The Sovereignty Trap
The commentary shifts from cultural politics to hard geopolitical reality. Stoller argues that the refusal to invest in domestic capacity has ceded critical leverage to Beijing. He points to the Chinese state's recent assertion of control over rare earth magnets, a commodity essential for everything from electric vehicles to fighter jets. Stoller emphasizes that this is not high-tech sorcery; it is "mining, crushing rocks, and subjecting them to chemicals and industrial processes."
The stakes, according to Stoller, are existential. Because China dominates the processing of these materials, they can now "demand the blueprints for all products made with rare earths, which is to say, everything from cars to fighter jets." This creates a scenario where the U.S. is de facto subject to Chinese industrial sovereignty, a shift that Stoller claims has happened with "no ripple in the U.S. political news flow." He contrasts this with the success of companies like Newell, which re-shored Sharpie production to Tennessee, resulting in a "300-400%" increase in productivity and a 50% wage hike for workers.
"China is about to displace the U.S. as the global hegemon. But the Democrats, and the left more broadly, just don't see it as their business to care."
Stoller's analysis here is potent because it reframes the trade deficit not as a natural market outcome, but as a policy choice that has left the nation defenseless. He argues that the U.S. has traded its industrial base for a "capital light" model that benefits Wall Street, allowing other nations to "take our industries" while the U.S. focuses on finance and design. This strategy, he contends, has collapsed industrial ecosystems and created bloated monopolies that extract rent rather than create value.
The Myth of Cheap Goods
Perhaps the most counter-intuitive part of Stoller's argument is his challenge to the idea that offshoring leads to lower prices for consumers. He dismantles the narrative that Americans demand cheap goods, pointing out that prices in the U.S. are actually high due to monopoly power and layers of private bureaucracy. He uses the example of a Hanes t-shirt, which Guy claims costs $2 to make, only to find it retailing for $9 on Amazon.
Stoller attributes this markup not to labor costs, but to the "endless layers of private bureaucracy that emerge when you get rid of open and competitive markets and substitute corporate monopolies." He argues that the neoliberal order, which prioritizes financialization over production, has made everything more expensive, not less. "It turns out low wage low productivity also means high prices, not low ones," Stoller writes, turning the standard economic justification for offshoring on its head.

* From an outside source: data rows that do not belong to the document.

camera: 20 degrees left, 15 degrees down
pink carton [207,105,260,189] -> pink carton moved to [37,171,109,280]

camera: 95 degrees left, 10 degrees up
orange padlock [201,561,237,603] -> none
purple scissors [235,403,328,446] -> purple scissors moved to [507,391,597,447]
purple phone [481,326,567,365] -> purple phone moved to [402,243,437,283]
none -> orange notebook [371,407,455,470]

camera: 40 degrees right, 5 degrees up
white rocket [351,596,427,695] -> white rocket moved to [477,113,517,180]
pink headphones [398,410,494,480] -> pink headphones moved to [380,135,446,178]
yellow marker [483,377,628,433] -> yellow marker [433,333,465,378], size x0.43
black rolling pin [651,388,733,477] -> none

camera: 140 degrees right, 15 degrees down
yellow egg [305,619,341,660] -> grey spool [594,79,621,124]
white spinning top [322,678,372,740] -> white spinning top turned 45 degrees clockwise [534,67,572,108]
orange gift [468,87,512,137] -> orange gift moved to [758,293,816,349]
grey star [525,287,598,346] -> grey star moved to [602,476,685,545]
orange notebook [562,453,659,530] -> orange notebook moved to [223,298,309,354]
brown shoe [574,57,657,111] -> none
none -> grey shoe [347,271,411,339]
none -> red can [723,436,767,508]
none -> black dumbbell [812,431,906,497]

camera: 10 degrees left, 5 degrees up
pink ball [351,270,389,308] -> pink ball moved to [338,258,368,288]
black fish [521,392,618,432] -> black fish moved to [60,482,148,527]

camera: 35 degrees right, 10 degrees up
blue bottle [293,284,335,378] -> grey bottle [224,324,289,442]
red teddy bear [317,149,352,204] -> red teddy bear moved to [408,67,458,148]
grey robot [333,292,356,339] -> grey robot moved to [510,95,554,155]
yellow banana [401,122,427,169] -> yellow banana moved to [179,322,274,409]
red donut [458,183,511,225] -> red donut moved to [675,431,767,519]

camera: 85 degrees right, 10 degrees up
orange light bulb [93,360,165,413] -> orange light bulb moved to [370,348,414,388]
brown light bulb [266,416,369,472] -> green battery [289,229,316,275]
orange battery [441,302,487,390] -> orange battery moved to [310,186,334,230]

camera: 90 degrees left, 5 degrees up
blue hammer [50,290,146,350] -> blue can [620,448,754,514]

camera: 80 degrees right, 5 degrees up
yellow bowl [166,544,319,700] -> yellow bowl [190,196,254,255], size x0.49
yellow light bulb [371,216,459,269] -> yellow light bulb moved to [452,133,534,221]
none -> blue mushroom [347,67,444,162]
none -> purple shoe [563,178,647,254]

"It's not that labor is more expensive when accounting for productivity, it's that the various tolls you have to pay to Wall Street make everything super costly."
This section effectively connects the abstract concept of monopoly power to the tangible experience of the consumer. By exposing the gap between the theoretical cost of production and the actual retail price, Stoller undermines the argument that the U.S. must offshore to remain competitive. Instead, he suggests that the current system is a "global welfare queen" model where the U.S. exports dollars and imports inflation, sustained only by the dominance of the U.S. currency.
Bottom Line
Matt Stoller's most compelling contribution is his linkage of domestic deindustrialization to a loss of geopolitical sovereignty, arguing that the left's cultural focus has blinded it to the material reality of American vulnerability. While his critique of the liberal elite is sharp and well-supported by specific examples, it occasionally underplays the genuine complexity of re-shoring supply chains in a world where labor and environmental standards differ vastly. The strongest takeaway is that the choice to stop making things was a policy decision, not an economic inevitability, and reversing it is now a matter of national security, not just nostalgia. Readers should watch for how the administration navigates the tension between maintaining global supply chains and rebuilding domestic capacity in the face of Chinese leverage.